HOW TO COMPLETE THIS TASK
Copy out the post on splitting arrays below, reproducing every word and every line of code without change.

STUDY TEXT
Can We Do It Better?

In a previous post, we looked at why a function that split an array into smaller arrays was so much slower than a different implementation. In this post, we’ll look at bugs in both the slow version and our faster rewrite and see if we can write a new version of the function that is both bug-free and more performant.

Bugs In Our Previous Solutions

For reference, here are the three original functions from the last post.

Original:

original = (arr, size) ->
  iter = Math.floor(arr.length / size);
  out = []
  for i in [0..iter-1] by 1
    tmp = []
    for x in [0..size-1] by 1
      tmp.push arr[x]
    arr.splice 0, size
    out.push tmp
  if arr.length > 0
    out.push arr
  return out

Unexpectedly Slow Version:

slow = (arr, size)->
  n = []
  i = 0
  x = arr.length
  while x > 0
    n[i] = arr.slice 0,size
    arr = arr.splice size
    x-=size
    i++
  return n

Our Faster Version:

fast = (arr, size)->
  n = []
  i = 0
  x = arr.length
  while x > 0
    n[i] = arr.splice 0,size
    x-=size
    i++
  return n

Now, the tricky thing here is that Array.prototype.splice is mutative. That is, it returns an array containing the elements that were removed, but it actually also modifies the original array in place. Because arrays are reference types, a modification to the array passed in will modify the array that the caller uses. So, looking at original(), we can see that there’s a weird bit at the end where we push any remaining values into the out array. Because we are not splicing them out, those values are left in the input array while all other values are removed.

SOURCE INFORMATION
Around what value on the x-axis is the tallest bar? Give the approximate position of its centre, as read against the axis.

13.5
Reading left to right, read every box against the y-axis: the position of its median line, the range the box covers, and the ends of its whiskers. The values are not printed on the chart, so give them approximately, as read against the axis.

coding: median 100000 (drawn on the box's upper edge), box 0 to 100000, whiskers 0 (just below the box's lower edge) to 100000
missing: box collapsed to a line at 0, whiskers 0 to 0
==
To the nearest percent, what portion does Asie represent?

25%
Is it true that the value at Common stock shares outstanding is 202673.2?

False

EXERCISE OUTPUT
Can We Do It Better?

In a previous post, we looked at why a function that split an array into smaller arrays was so much slower than a different implementation. In this post, we’ll look at bugs in both the slow version and our faster rewrite and see if we can write a new version of the function that is both bug-free and more performant.

Bugs In Our Previous Solutions

For reference, here are the three original functions from the last post.

Original:

original = (arr, size) ->
  iter = Math.floor(arr.length / size);
  out = []
  for i in [0..iter-1] by 1
    tmp = []
    for x in [0..size-1] by 1
      tmp.push arr[x]
    arr.splice 0, size
    out.push tmp
  if arr.length > 0
    out.push arr
  return out

Unexpectedly Slow Version:

slow = (arr, size)->
  n = []
  i = 0
  x = arr.length
  while x > 0
    n[i] = arr.slice 0,size
    arr = arr.splice size
    x-=size
    i++
  return n

Our Faster Version:

fast = (arr, size)->
  n = []
  i = 0
  x = arr.length
  while x > 0
    n[i] = arr.splice 0,size
    x-=size
    i++
  return n

Now, the tricky thing here is that Array.prototype.splice is mutative. That is, it returns an array containing the elements that were removed, but it actually also modifies the original array in place. Because arrays are reference types, a modification to the array passed in will modify the array that the caller uses. So, looking at original(), we can see that there’s a weird bit at the end where we push any remaining values into the out array. Because we are not splicing them out, those values are left in the input array while all other values are removed.